- **Task description**
Find the lines below that include the word "middle" and state how many there are, adding nothing.

Human keypoint data:

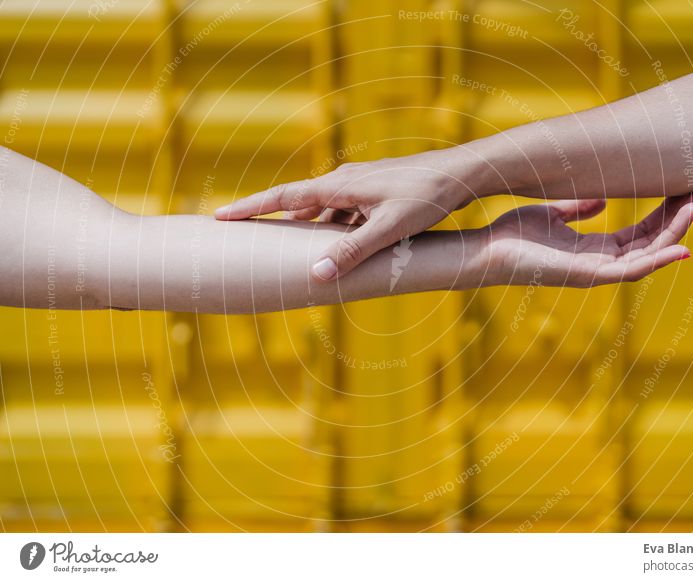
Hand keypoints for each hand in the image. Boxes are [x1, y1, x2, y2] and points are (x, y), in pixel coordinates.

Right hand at [214, 149, 471, 280]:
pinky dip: (334, 230)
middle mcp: (345, 181)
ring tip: (289, 251)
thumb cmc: (427, 198)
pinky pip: (344, 213)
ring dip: (307, 229)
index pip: (283, 196)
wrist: (462, 174)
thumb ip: (353, 251)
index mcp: (340, 186)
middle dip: (272, 220)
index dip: (249, 207)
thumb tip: (316, 276)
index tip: (219, 215)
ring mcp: (361, 186)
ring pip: (323, 211)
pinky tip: (340, 246)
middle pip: (297, 203)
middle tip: (245, 237)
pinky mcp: (377, 193)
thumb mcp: (389, 229)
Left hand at [479, 191, 692, 287]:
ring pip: (648, 256)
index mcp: (593, 249)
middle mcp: (599, 262)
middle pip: (651, 243)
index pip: (641, 232)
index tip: (685, 188)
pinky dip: (657, 261)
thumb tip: (602, 200)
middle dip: (679, 219)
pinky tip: (680, 247)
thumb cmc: (512, 235)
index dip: (665, 212)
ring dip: (676, 233)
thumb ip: (578, 210)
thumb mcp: (551, 215)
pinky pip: (630, 272)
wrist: (485, 250)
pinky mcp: (585, 277)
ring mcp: (594, 272)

- **Answer section**
7